Myriad is expecting double-digit volume growth for GeneSight, Vectra DA, Prolaris and EndoPredict next year. Although, EndoPredict has strong uptake outside the US, the company said it will take some time to drive full adoption in the US, and is therefore assuming a modest revenue impact.
Factoring in an administrative delay from Medicare contractor Noridian for the Prolaris prostate cancer test in the intermediate risk category, Myriad is expecting to start getting paid for claims on Sept. 25. The company is also not including any revenue from myPath Melanoma during the fiscal year, though it has submitted a dossier to payors for reimbursement in Q3 FY2017.

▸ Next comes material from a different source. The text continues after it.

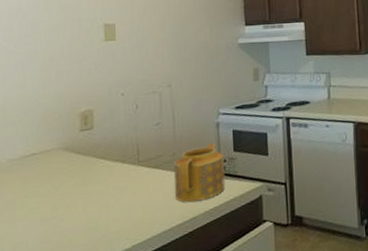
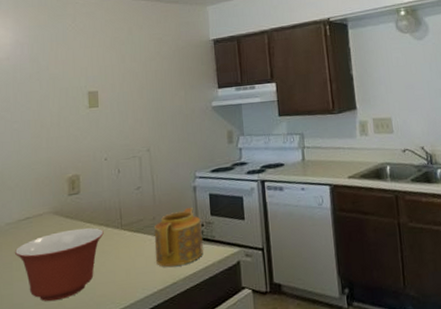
mixing bowl: none [17,164,119,239] -> present [14,227,104,302]

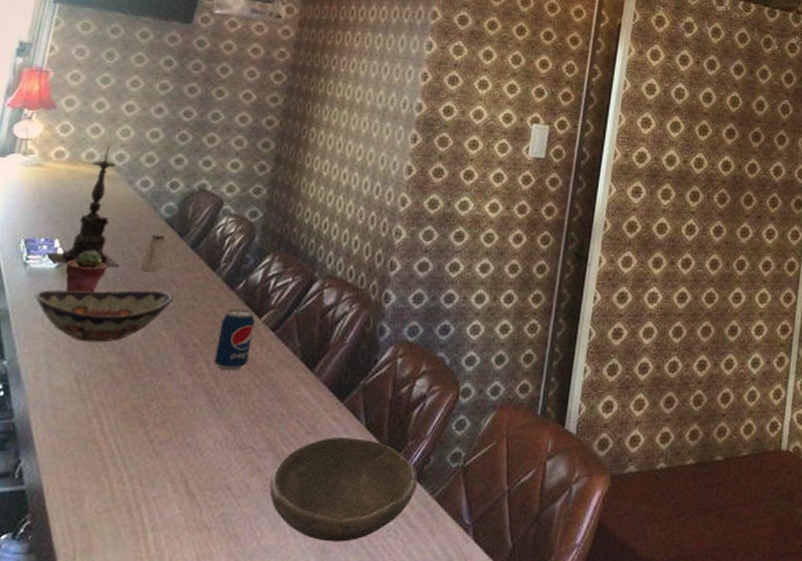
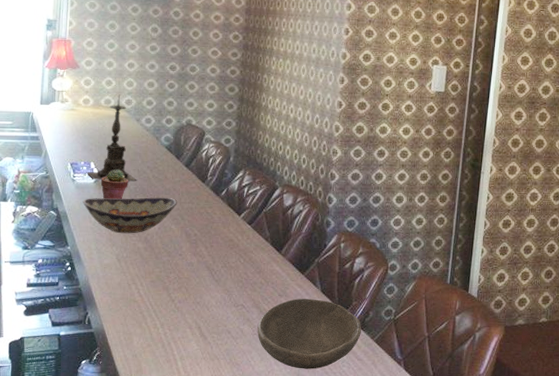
saltshaker: present [139,233,167,272] -> none [151,156,170,184]
beverage can: present [214,308,255,371] -> none [210,209,236,253]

Myriad is only assuming known reimbursement for products in its guidance. "We're not forecasting any additional reimbursement despite the fact we believe we are making significant progress with commercial payers," Riggsbee said.
Myriad is also planning to launch a new product in the hereditary cancer testing space in the first half of FY2018, although company executives didn't provide details on what this offering would be during the earnings call. "To the extent these trends and initiatives contribute to higher volume growth, it could lead to upside to our guidance," Riggsbee said.